— PROBLEM TO SOLVE —
Locate every line in the records below that holds the word "Implementation" and return each one.

— SUPPLIED ENTRIES —
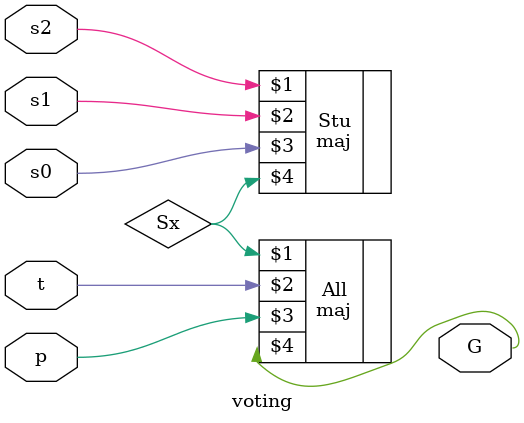
<source format=v>
`timescale 1ns / 1ps
module voting(s2, s1, s0, t, p, G);

input s2, s1, s0, t, p;
output G;

//Implementation 1 (Not 100% Correct)
/*assign G = (~s2 & ~s1 & s0 & t & p)   //00111
			| (~s2 & s1 & ~s0 & t & p)   //01011
			| (~s2 & s1 & s0 & ~t & p)   //01101
			| (~s2 & s1 & s0 & t & ~p)   //01110
			| (~s2 & s1 & s0 & t & p)    //01111
			| (s2 & ~s1 & ~s0 & t & p)   //10011
			| (s2 & ~s1 & s0 & ~t & p)   //10101
			| (s2 & ~s1 & s0 & t & ~p)   //10110
			| (s2 & ~s1 & s0 & t & p)    //10111
			| (s2 & s1 & ~s0 & ~t & p)   //11001
			| (s2 & s1 & ~s0 & t & ~p)   //11010
			| (s2 & s1 & ~s0 & t & p)    //11011
			| (s2 & s1 & s0 & ~t & ~p)   //11100
			| (s2 & s1 & s0 & ~t & p)    //11101
			| (s2 & s1 & s0 & t & ~p)    //11110
			| (s2 & s1 & s0 & t & p);    //11111*/
			
//Implementation 2 (Correct Implementaion)
wire Sx;
maj Stu(s2, s1, s0, Sx);
maj All(Sx, t, p, G);

endmodule

</source>
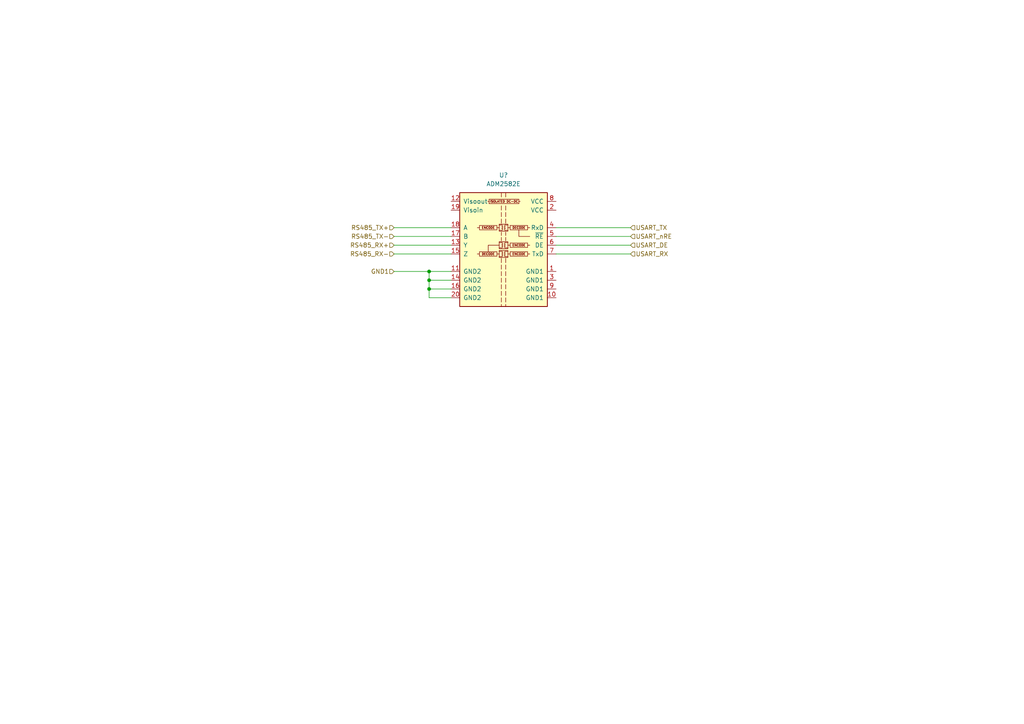
<source format=kicad_sch>
(kicad_sch (version 20211123) (generator eeschema)

  (uuid 79ae8fe8-3787-4cb0-9c30-e4ef9db4d03b)

  (paper "A4")

  

  (junction (at 124.46 81.28) (diameter 0) (color 0 0 0 0)
    (uuid 46b6e6c0-ea4a-412b-b256-b1a43ebaa296)
  )
  (junction (at 124.46 83.82) (diameter 0) (color 0 0 0 0)
    (uuid b3434d56-7b68-462f-b489-f342608bcb7a)
  )
  (junction (at 124.46 78.74) (diameter 0) (color 0 0 0 0)
    (uuid b4fcde2c-34c7-4550-be85-c53f0c57b14a)
  )

  (wire (pts (xy 114.3 73.66) (xy 130.81 73.66))
    (stroke (width 0) (type default) (color 0 0 0 0))
    (uuid 190ee120-506d-4f70-8f87-6e6974dd5912)
  )
  (wire (pts (xy 161.29 66.04) (xy 182.88 66.04))
    (stroke (width 0) (type default) (color 0 0 0 0))
    (uuid 214ccca0-0b50-4298-ae26-6f3d0e473c11)
  )
  (wire (pts (xy 114.3 78.74) (xy 124.46 78.74))
    (stroke (width 0) (type default) (color 0 0 0 0))
    (uuid 2325190a-0d1c-4b09-b1ca-3055bd393416)
  )
  (wire (pts (xy 161.29 68.58) (xy 182.88 68.58))
    (stroke (width 0) (type default) (color 0 0 0 0))
    (uuid 2ff2efb2-de91-4f64-a5dc-b76e82a73f32)
  )
  (wire (pts (xy 124.46 81.28) (xy 124.46 83.82))
    (stroke (width 0) (type default) (color 0 0 0 0))
    (uuid 3718a12d-8d80-4cf3-a4db-6cd3f2432ba8)
  )
  (wire (pts (xy 114.3 68.58) (xy 130.81 68.58))
    (stroke (width 0) (type default) (color 0 0 0 0))
    (uuid 37438d5d-c9a2-4f14-a2a8-d2a7bd4d1bba)
  )
  (wire (pts (xy 161.29 73.66) (xy 182.88 73.66))
    (stroke (width 0) (type default) (color 0 0 0 0))
    (uuid 390aab52-2b11-4983-8889-b9610283be6b)
  )
  (wire (pts (xy 124.46 78.74) (xy 124.46 81.28))
    (stroke (width 0) (type default) (color 0 0 0 0))
    (uuid 454a995b-b437-4dce-bd62-c1044038a906)
  )
  (wire (pts (xy 124.46 81.28) (xy 130.81 81.28))
    (stroke (width 0) (type default) (color 0 0 0 0))
    (uuid 4d1abd7c-74db-4691-a052-91adeb58d5bc)
  )
  (wire (pts (xy 124.46 86.36) (xy 130.81 86.36))
    (stroke (width 0) (type default) (color 0 0 0 0))
    (uuid 54b4159d-af84-4171-96c8-11b22033a154)
  )
  (wire (pts (xy 161.29 71.12) (xy 182.88 71.12))
    (stroke (width 0) (type default) (color 0 0 0 0))
    (uuid 7d1de9ee-5696-406a-86f4-7f84386bd783)
  )
  (wire (pts (xy 130.81 78.74) (xy 124.46 78.74))
    (stroke (width 0) (type default) (color 0 0 0 0))
    (uuid 82b9a84c-70a9-4053-8e86-88629582a9ce)
  )
  (wire (pts (xy 124.46 83.82) (xy 130.81 83.82))
    (stroke (width 0) (type default) (color 0 0 0 0))
    (uuid 82d1c2a4-f49f-483f-92c8-71c0b47dbc4e)
  )
  (wire (pts (xy 114.3 71.12) (xy 130.81 71.12))
    (stroke (width 0) (type default) (color 0 0 0 0))
    (uuid 8cf5e0c3-f0ce-4e4c-a545-da21ae2f8e3f)
  )
  (wire (pts (xy 124.46 83.82) (xy 124.46 86.36))
    (stroke (width 0) (type default) (color 0 0 0 0))
    (uuid a1b65e27-7e7f-444e-acb2-10c3f42f9fbd)
  )
  (wire (pts (xy 114.3 66.04) (xy 130.81 66.04))
    (stroke (width 0) (type default) (color 0 0 0 0))
    (uuid e302a4ad-d29f-41c7-9540-f53cc65ec205)
  )

  (hierarchical_label "RS485_RX-" (shape input) (at 114.3 73.66 180)
    (effects (font (size 1.27 1.27)) (justify right))
    (uuid 0396a6b1-4595-40d1-b38f-cf5ddc116222)
  )
  (hierarchical_label "USART_nRE" (shape input) (at 182.88 68.58 0)
    (effects (font (size 1.27 1.27)) (justify left))
    (uuid 2ac0792e-7c66-47b4-bdef-78fc33e7e9db)
  )
  (hierarchical_label "USART_TX" (shape input) (at 182.88 66.04 0)
    (effects (font (size 1.27 1.27)) (justify left))
    (uuid 4ed312df-6bba-4a7c-ad4e-2f302b3d667b)
  )
  (hierarchical_label "RS485_TX-" (shape input) (at 114.3 68.58 180)
    (effects (font (size 1.27 1.27)) (justify right))
    (uuid 54ada65e-b3cc-4a36-9027-e7f804792a60)
  )
  (hierarchical_label "GND1" (shape input) (at 114.3 78.74 180)
    (effects (font (size 1.27 1.27)) (justify right))
    (uuid 6741ac51-7054-425c-a9b8-d3a5779dd136)
  )
  (hierarchical_label "USART_DE" (shape input) (at 182.8786 71.12 0)
    (effects (font (size 1.27 1.27)) (justify left))
    (uuid 826117a5-880c-42da-8ecd-8d9d5441c278)
  )
  (hierarchical_label "USART_RX" (shape input) (at 182.88 73.66 0)
    (effects (font (size 1.27 1.27)) (justify left))
    (uuid 9940f0f7-8c27-4043-9225-dd64ad196e2a)
  )
  (hierarchical_label "RS485_RX+" (shape input) (at 114.3 71.12 180)
    (effects (font (size 1.27 1.27)) (justify right))
    (uuid e541ea1b-2cf6-4db9-8e38-7b298d3f2ed4)
  )
  (hierarchical_label "RS485_TX+" (shape input) (at 114.3 66.04 180)
    (effects (font (size 1.27 1.27)) (justify right))
    (uuid fb93cf0d-923d-467c-b8b1-d58eac4127c4)
  )

  (symbol (lib_id "Interface_UART:ADM2582E") (at 146.05 73.66 0) (mirror y) (unit 1)
    (in_bom yes) (on_board yes) (fields_autoplaced)
    (uuid a0943716-436d-4bcf-9af6-9f8ee7ffcf61)
    (property "Reference" "U?" (id 0) (at 146.05 50.8 0))
    (property "Value" "ADM2582E" (id 1) (at 146.05 53.34 0))
    (property "Footprint" "Package_SO:SOIC-20W_7.5x12.8mm_P1.27mm" (id 2) (at 146.05 91.44 0)
      (effects (font (size 1.27 1.27)) hide)
    )
    (property "Datasheet" "www.analog.com/media/en/technical-documentation/data-sheets/ADM2582E_2587E.pdf" (id 3) (at 166.37 73.66 0)
      (effects (font (size 1.27 1.27)) hide)
    )
    (pin "1" (uuid 7bcd6448-6fe9-4ed4-afd9-d2514b6e0303))
    (pin "10" (uuid fc10f37f-f3de-4809-b6cd-c272d0b1ff78))
    (pin "11" (uuid de7f9449-6f6a-4d4e-a382-0adec6df7807))
    (pin "12" (uuid 2f5ad9eb-fa41-4b46-af27-590438115bbd))
    (pin "13" (uuid f86be6cc-a4a4-4a18-a8dc-b91ffd6d1b7b))
    (pin "14" (uuid abb4aa37-c09c-4d20-a1cf-c590af147720))
    (pin "15" (uuid 4113f02e-fe88-4fbd-a0c0-f7c64e04134c))
    (pin "16" (uuid a00a7fe5-5884-47e7-8dbb-eef031facaf2))
    (pin "17" (uuid fa76e6e2-3b97-451f-8700-e3876358c4df))
    (pin "18" (uuid 3322dbad-4b0f-4f15-96b8-4e88a7487e06))
    (pin "19" (uuid 645e71f6-577c-4953-ad6e-62f2240c420b))
    (pin "2" (uuid 5613267a-c5d8-48e9-943c-495fff6769d6))
    (pin "20" (uuid 0d5b578e-1a54-45a5-bc6d-aca4c4948772))
    (pin "3" (uuid 48cb385c-e1dd-4067-9455-d214d5525861))
    (pin "4" (uuid 1cefa969-46ba-4781-8df4-326c7cc0b4a7))
    (pin "5" (uuid a3a3e763-f3be-405b-b921-67b4e6082144))
    (pin "6" (uuid 234abf2b-5067-4f79-8f4b-8a88b3fdaa36))
    (pin "7" (uuid d6026a52-be45-4b33-afc5-590a10735445))
    (pin "8" (uuid c5548d84-4475-4d85-a9c5-c110ec15af51))
    (pin "9" (uuid 7a5f1475-03c3-4191-8a47-ec10f9f453ee))
  )
)

</source>
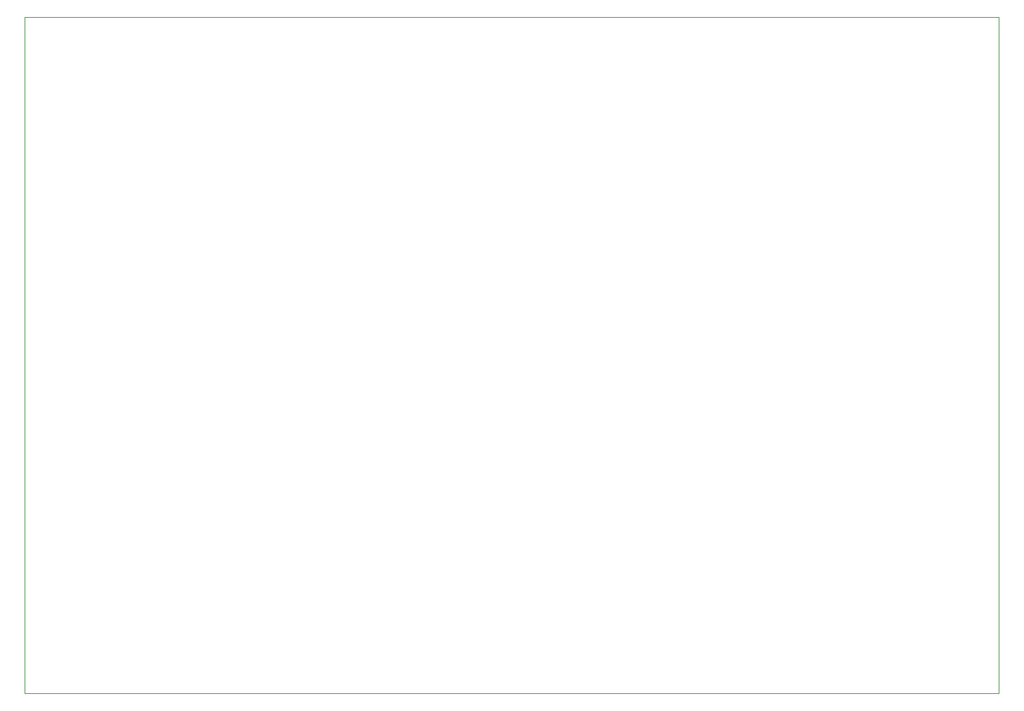
<source format=gbr>
G04 #@! TF.GenerationSoftware,KiCad,Pcbnew,(5.1.4)-1*
G04 #@! TF.CreationDate,2020-01-23T23:34:45-05:00*
G04 #@! TF.ProjectId,MainDataAquisitionBoard,4d61696e-4461-4746-9141-717569736974,rev?*
G04 #@! TF.SameCoordinates,Original*
G04 #@! TF.FileFunction,Profile,NP*
%FSLAX46Y46*%
G04 Gerber Fmt 4.6, Leading zero omitted, Abs format (unit mm)*
G04 Created by KiCad (PCBNEW (5.1.4)-1) date 2020-01-23 23:34:45*
%MOMM*%
%LPD*%
G04 APERTURE LIST*
%ADD10C,0.120000*%
G04 APERTURE END LIST*
D10*
X184150000Y-50800000D02*
X184150000Y-134620000D01*
X63500000Y-50800000D02*
X184150000Y-50800000D01*
X63500000Y-134620000D02*
X63500000Y-50800000D01*
X184150000Y-134620000D02*
X63500000Y-134620000D01*
M02*

</source>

— TASK ANSWER —
//Implementation 1 (Not 100% Correct)
//Implementation 2 (Correct Implementaion)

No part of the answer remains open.